• _Directive_: Extract the text lines from all of the entries below and reproduce each line unchanged, leaving the pictures out of your answer.

--- START ---

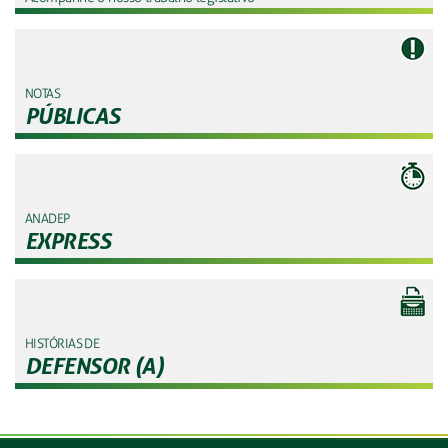
NOTAS
PÚBLICAS
ANADEP
EXPRESS
HISTÓRIAS DE
DEFENSOR (A)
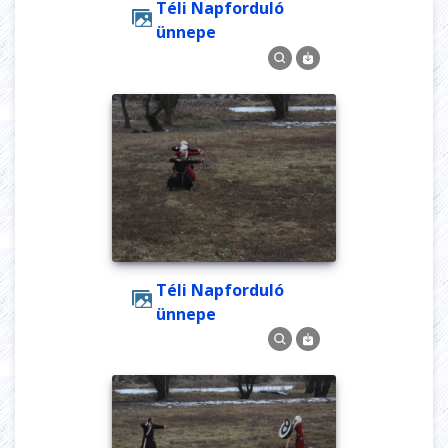
Téli Napforduló
ünnepe
Téli Napforduló
ünnepe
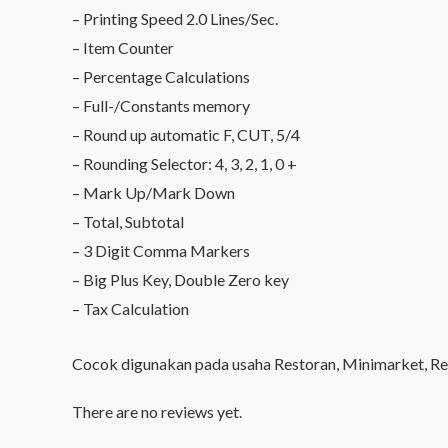
– Printing Speed 2.0 Lines/Sec.
– Item Counter
– Percentage Calculations
– Full-/Constants memory
– Round up automatic F, CUT, 5/4
– Rounding Selector: 4, 3, 2, 1, 0 +
– Mark Up/Mark Down
– Total, Subtotal
– 3 Digit Comma Markers
– Big Plus Key, Double Zero key
– Tax Calculation
Cocok digunakan pada usaha Restoran, Minimarket, Reta
There are no reviews yet.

--- END ---

• _The completed task_:
NOTAS
PÚBLICAS
ANADEP
EXPRESS
HISTÓRIAS DE
DEFENSOR (A)
Téli Napforduló
ünnepe
Téli Napforduló
ünnepe
– Printing Speed 2.0 Lines/Sec.
– Item Counter
– Percentage Calculations
– Full-/Constants memory
– Round up automatic F, CUT, 5/4
– Rounding Selector: 4, 3, 2, 1, 0 +
– Mark Up/Mark Down
– Total, Subtotal
– 3 Digit Comma Markers
– Big Plus Key, Double Zero key
– Tax Calculation
Cocok digunakan pada usaha Restoran, Minimarket, Reta
There are no reviews yet.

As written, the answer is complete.